Dengan begitu, tidak ada yang tersakiti, dan tidak ada yang
merasa bangga. Tetapi yang ada, kemungkinan kita akan merasa lebih bersyukur
atas perubahan yang dimiliki.
***
Bukankah Allah telah menciptakan manusia itu berbeda-beda?
Warna kulit, suku, ras, agama, budaya, kondisi sosial, dan seterusnya.
Perbedaan hadir bukan untuk dibandingkan, melainkan untuk saling melengkapi.
Jika ada diantara kita, -dan pasti akan ada- yang jadi
dokter, ada petani, guru, peternak, pedagang, dan di pemerintahan, semua itu
Tuhan ciptakan bukan untuk membandingkan mana yang lebih baik. Melainkan untuk
seling melengkapi. Karena kita semua saling membutuhkan satu sama lainnya.
Lalu, apa yang akan kita dapatkan jika membanding-bandingkan?
Hanya rasa sakit hati, iri, dengki, sombong, dan akhlak tercela lainnya. Dari
perbandingan inilah sering hadir akar konflik yang tidak nampak di permukaan.
Masih ingat konflik besar dan panjang yang terjadi di Ambon,
Poso, Aceh, dan akhir-akhir ini ramai adalah Papua.
Semua konflik tersebut memiliki akar yang sudah menjalar.
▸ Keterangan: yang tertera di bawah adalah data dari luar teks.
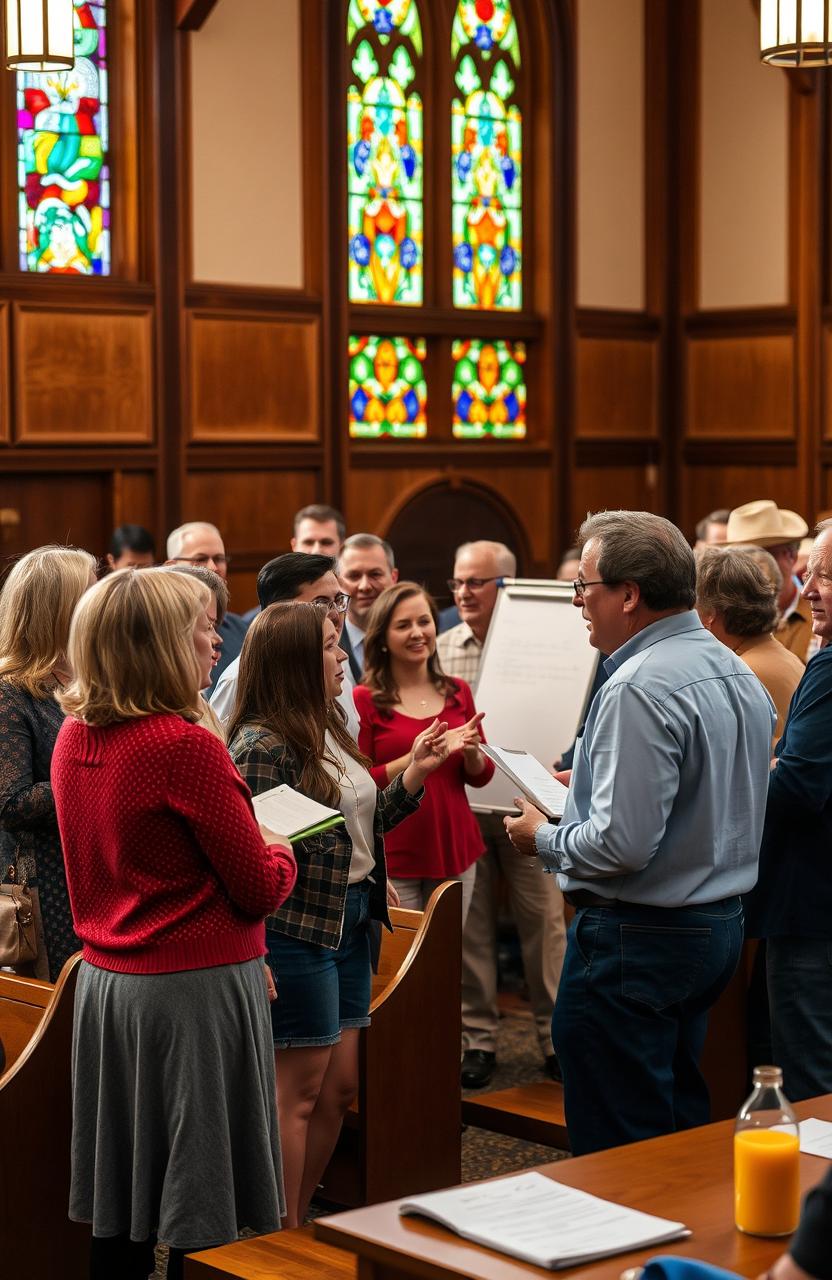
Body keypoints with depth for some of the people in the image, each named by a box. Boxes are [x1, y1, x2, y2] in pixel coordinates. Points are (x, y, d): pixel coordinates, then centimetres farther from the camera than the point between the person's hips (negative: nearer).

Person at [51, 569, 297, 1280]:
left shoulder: (73, 739, 4)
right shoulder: (187, 746, -19)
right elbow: (260, 889, -14)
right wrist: (280, 851, 8)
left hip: (105, 979, 7)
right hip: (196, 988, -7)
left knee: (120, 1218, 15)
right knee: (201, 1217, 3)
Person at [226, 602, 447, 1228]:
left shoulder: (328, 730, 11)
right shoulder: (263, 746, -17)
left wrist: (415, 773, 6)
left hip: (351, 919, 9)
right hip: (299, 927, -9)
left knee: (340, 1085, 13)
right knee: (301, 1091, 0)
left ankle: (296, 1226, 25)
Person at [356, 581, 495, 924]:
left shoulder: (458, 693, 9)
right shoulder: (364, 700, -4)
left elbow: (481, 776, 13)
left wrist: (471, 752, -9)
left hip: (455, 854, 4)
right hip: (393, 858, -4)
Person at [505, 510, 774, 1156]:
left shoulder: (639, 689, -23)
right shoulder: (736, 671, 8)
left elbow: (623, 843, -27)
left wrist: (543, 839, -9)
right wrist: (591, 784, 20)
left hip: (637, 939, -10)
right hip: (721, 925, 10)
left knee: (616, 1150, 1)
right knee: (681, 1122, 21)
Bukan
masalah kecil yang tampak dipermukaan sesaat sebelum kejadian yang membuatnya
besar dan susah untuk dipadamkan.
Melainkan, ada masalah beranak pinak yang sudah lama
terpendam. Dari beberapa artikel yang saya baca, konflik di daerah tersebut
beberapa penyebabnya adalah perbandingan.
Adanya orang yang membanding-bandingkan. Sehingga terjadi
kesenjangan ekonomi, diskriminasi, tebang pilih, dan penyebab lainnya. Masalah
tersebutlah yang selalu terpendam dan selalu menunggu pemicu dan waktu yang
tempat untuk meledak.
Berhentilah untuk membanding-bandingkan satu dengan lainnya. Marilah
saling melengkapi kekurangan orang lain dengan kelebihan yang kita miliki. Dengan
begitu akan tercipta perdamaian di muka bumi ini.